What to work on:
Look through the entries below and count the lines with "student" in them; the reply is the number alone.

The input:
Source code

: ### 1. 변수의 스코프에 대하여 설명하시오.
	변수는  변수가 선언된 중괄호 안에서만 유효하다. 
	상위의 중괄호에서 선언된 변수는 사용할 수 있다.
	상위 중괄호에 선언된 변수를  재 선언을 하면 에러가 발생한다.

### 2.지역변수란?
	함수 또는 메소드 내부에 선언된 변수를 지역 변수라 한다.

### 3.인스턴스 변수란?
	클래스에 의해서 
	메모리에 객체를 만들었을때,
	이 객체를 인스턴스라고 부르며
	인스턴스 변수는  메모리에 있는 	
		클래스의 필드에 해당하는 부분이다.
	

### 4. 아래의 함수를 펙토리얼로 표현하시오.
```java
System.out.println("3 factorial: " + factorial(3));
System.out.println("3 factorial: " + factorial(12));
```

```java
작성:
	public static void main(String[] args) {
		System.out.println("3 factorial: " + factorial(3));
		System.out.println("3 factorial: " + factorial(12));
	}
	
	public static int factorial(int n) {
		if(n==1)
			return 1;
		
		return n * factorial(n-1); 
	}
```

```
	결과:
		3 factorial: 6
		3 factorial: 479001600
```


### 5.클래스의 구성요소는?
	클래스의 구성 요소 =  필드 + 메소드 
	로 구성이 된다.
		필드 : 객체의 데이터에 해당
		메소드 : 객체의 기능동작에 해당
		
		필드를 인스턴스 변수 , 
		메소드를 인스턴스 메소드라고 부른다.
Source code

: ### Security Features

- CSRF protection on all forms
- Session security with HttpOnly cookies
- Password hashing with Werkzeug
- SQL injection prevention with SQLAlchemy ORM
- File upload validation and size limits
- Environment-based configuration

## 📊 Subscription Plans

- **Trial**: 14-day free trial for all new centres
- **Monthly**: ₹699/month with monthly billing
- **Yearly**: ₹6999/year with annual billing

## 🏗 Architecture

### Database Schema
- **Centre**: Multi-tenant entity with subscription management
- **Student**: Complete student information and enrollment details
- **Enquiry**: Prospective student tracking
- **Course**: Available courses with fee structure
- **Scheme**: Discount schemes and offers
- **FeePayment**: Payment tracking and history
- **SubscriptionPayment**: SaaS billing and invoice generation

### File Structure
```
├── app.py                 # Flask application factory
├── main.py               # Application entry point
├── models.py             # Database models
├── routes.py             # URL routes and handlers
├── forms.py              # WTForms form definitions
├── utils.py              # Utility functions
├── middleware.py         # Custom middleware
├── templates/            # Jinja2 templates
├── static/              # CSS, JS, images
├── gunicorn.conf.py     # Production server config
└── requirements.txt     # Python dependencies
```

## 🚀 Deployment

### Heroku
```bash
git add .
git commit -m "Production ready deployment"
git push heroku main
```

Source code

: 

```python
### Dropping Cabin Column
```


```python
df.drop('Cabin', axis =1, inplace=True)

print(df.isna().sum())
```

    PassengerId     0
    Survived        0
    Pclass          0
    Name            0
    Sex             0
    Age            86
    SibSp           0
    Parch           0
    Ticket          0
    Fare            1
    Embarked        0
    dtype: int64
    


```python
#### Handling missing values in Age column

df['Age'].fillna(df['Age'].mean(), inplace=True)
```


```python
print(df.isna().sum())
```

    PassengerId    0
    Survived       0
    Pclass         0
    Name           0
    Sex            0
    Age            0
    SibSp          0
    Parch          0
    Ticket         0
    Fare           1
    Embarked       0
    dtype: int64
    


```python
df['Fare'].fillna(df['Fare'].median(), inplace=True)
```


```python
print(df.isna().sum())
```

Task output:
2